Die Genossenschaftsmitglieder und die Besucher stammten hauptsächlich aus Bähnler- und Arbeiterkreisen, und das neue Bad erhielt rasch die abschätzigen Namen «Sozibad» oder «Konsumbädli», einerseits aus der damaligen Angst vor dem Kommunismus und andererseits wegen der Unterstützung durch die Konsumgenossenschaft. Gemeinden und Kirche verhielten sich weiterhin abweisend.
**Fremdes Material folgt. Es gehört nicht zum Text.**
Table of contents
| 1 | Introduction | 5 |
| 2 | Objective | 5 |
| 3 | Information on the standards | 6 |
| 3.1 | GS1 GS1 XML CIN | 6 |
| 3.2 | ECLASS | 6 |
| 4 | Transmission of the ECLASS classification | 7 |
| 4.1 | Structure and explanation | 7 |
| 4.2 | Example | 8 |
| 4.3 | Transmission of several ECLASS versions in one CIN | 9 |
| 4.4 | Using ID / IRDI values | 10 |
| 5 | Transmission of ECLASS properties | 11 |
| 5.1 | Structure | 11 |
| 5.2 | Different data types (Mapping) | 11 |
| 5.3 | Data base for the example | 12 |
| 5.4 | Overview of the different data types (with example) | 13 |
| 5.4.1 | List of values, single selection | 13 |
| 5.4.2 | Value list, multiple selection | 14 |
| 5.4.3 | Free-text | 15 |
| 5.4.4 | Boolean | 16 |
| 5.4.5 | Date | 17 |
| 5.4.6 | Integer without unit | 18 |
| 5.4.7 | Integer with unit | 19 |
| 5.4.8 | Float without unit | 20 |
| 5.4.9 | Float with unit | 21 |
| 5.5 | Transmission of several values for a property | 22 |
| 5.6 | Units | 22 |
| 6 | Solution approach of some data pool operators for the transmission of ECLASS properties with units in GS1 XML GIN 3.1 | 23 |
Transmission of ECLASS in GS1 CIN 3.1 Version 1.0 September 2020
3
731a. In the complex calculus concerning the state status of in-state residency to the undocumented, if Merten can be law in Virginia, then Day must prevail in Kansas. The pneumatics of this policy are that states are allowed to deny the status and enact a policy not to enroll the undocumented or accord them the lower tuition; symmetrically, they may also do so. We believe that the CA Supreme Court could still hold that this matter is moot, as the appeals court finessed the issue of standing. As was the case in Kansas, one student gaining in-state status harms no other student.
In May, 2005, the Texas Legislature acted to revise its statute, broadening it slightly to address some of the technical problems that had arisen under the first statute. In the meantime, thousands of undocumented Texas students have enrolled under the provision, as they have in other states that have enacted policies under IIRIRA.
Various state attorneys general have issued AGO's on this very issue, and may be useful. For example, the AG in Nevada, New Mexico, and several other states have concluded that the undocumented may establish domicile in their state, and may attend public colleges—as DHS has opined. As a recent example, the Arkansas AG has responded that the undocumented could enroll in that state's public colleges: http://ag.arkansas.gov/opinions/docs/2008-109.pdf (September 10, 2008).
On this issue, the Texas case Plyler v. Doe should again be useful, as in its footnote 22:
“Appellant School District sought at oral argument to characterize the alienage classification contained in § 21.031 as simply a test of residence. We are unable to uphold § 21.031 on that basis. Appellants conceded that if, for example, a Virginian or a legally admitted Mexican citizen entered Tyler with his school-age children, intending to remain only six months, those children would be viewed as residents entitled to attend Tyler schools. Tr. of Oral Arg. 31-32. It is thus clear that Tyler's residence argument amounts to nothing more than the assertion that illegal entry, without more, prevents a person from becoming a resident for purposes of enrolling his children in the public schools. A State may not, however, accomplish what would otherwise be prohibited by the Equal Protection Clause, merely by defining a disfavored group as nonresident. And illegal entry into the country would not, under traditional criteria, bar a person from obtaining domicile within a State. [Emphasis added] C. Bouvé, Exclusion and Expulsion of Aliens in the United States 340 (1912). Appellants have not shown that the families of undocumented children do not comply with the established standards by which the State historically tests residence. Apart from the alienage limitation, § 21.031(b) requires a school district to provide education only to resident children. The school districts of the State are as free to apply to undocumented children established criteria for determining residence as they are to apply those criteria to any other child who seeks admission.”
Der Stadtrat Rorschach fürchtete die Konkurrenz zur städtischen Badanstalt und der Gemeinderat Rorschacherberg schrieb im Juli 1933 schriftlich vor, wer einen über die Mauer gespielten Ball holen wolle, müsse ordnungsgemäss bekleidet zum Tor hinausgehen. Bandi bat den Schulrat vergeblich um Schwimmunterricht für die Schüler im Strandbad statt in der Badhütte, wo nach Geschlechtern getrennt gebadet wurde. Weil kirchliche Kreise die Eltern davon abhielten, Kinder ins Strandbad zu schicken, lehnte der Schulrat ab, da die Lehrer die Kinder nicht zwingen konnten. Der Stadtrat Rorschach fragte an, ob es nicht möglich wäre, wenigstens an einem Tag eine Geschlechtertrennung einzuführen.

Attraktives Bad trotz Widerwille

Doch mit der Zeit schlug im Rathaus Rorschach die Stimmung um. Die Stadt bewilligte ein Darlehen und subventionierte den Betrieb ab 1948 jährlich mit 2000 Franken. Noch hatte die Genossenschaft das Sagen. Ein neuer Sprungturm, ein Kinderplanschbecken und eine grössere Spiel- und Liegewiese machten das Bad Anfang der 1950er besonders für Familien attraktiv. Edi Bandi, 30 Jahre Präsident der Genossenschaft bis 1961, konnte sich freuen. Trotz aller Widerwärtigkeiten entwickelte sich das Strandbad zu einem der beliebtesten Bäder am See, besonders aus der Stadt St. Gallen reisten die Badelustigen in Scharen an.

Das Strandbad im Sommer 1932, gleich nach der Gründung.

Das Strandbad im Sommer 1932, gleich nach der Gründung.